■ Given text
==================================================
And he who was seated on the throne said, “Behold, I am making all things new.” Also he said, “Write this down, for these words are trustworthy and true.” - Revelation 21:5
June 24, 2013
two worlds: dreamer & doer
Dreams. Hopes. Plans. Busy. Time. Work.
I'm hoping by the end of that you were cringing, because I know I was. I feel often that those are the components of my being and that line up is the order I would love for them to be truly lined up in. However, as many of you have experienced in the world of grown-ups, as have I, the order is usually the opposite of above and by the time you get to the dreaming portion of your day...well, you're asleep or about to be.
My father is the greatest example of a dreamer in my life. He dreams big and remains hopeful until proven utterly undo-able, and then still holds out for God to work. He believes in people, has faith for them to run to Jesus even when everyone else has given up on them. When I was 8 years old he bought a crack house in Cleveland on the edge of a government housing project, gutted the entire house and raised a family there. Not to mention the countless amounts of missionaries & God-lovers they have housed for all different periods of time and the amount of ministry that has happened in all 3 of our living rooms -- because of they're availability to God. Because of his dreams, and actions on those dreams, so many people's lives have been touched by Jesus. I will tell anyone my family is crazy, because, let's face it, they are :) but I've never met anyone who loves more like Jesus does than my Dad.
==================================================
■ Dataset records
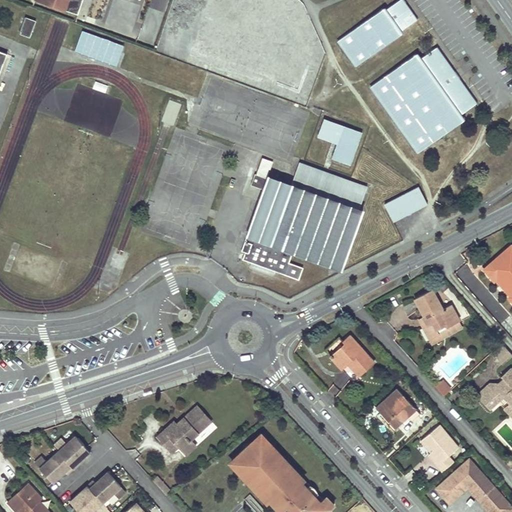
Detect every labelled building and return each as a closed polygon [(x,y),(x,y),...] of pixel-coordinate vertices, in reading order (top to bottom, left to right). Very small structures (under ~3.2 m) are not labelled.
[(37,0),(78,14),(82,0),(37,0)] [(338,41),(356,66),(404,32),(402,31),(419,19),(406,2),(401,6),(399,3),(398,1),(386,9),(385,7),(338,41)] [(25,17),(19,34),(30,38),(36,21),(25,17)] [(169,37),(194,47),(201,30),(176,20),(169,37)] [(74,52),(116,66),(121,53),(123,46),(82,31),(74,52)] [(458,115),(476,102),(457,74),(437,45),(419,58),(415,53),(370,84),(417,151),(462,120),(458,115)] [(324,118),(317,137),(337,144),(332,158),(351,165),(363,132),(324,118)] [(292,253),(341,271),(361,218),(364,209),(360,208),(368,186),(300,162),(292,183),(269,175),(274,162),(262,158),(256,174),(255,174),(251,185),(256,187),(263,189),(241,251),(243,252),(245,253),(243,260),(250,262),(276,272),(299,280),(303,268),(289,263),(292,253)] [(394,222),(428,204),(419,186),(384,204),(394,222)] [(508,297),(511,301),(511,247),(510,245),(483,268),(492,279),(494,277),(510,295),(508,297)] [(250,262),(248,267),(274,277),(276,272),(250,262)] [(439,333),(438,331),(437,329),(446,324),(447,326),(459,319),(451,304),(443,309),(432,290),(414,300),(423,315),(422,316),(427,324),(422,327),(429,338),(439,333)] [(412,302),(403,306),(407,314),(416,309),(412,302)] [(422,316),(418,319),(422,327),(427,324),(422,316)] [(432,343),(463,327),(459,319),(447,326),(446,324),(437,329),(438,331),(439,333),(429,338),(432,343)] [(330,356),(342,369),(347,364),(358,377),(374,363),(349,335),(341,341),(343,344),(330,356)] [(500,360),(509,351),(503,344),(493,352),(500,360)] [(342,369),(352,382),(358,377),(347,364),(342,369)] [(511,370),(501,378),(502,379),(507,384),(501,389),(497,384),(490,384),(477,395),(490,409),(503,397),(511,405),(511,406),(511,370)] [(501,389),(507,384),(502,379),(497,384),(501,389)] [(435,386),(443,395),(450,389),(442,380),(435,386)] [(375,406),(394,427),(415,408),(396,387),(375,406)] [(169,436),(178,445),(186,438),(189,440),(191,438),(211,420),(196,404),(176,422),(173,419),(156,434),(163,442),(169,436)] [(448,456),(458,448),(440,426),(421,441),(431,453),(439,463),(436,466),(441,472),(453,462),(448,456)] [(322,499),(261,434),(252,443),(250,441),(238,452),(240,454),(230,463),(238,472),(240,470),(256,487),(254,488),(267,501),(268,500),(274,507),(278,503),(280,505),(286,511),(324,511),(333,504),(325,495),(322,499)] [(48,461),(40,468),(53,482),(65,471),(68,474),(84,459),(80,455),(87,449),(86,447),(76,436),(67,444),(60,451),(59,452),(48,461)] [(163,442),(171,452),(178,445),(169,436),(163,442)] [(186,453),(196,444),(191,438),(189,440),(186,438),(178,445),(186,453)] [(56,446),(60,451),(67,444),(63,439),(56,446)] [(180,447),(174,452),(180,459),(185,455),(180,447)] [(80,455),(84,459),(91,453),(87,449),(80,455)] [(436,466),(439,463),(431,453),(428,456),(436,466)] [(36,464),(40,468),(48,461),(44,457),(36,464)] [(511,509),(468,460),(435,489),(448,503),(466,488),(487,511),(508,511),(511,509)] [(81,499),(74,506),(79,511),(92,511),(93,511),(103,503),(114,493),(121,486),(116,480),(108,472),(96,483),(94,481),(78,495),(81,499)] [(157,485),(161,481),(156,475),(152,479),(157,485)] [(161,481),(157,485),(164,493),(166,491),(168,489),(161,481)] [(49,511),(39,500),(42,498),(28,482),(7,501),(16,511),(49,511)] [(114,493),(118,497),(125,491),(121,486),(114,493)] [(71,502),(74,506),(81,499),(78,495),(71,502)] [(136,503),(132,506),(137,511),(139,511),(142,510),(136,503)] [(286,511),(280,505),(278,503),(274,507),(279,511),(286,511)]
==================================================
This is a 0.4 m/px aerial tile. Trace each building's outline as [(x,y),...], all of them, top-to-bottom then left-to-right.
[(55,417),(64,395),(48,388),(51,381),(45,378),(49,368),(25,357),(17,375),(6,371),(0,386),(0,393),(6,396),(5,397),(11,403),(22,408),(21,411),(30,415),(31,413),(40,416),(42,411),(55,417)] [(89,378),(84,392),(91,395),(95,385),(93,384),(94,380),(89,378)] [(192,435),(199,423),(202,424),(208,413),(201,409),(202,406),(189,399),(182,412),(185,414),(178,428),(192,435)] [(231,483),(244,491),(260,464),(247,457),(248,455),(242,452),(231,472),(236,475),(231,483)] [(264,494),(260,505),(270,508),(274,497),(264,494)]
==================================================
■ Written exercise
In the post, how old was the writer when the father bought a house in Cleveland? The entries are separate from the post and have nothing to do with it.

■ Solution for this problem
8 years old.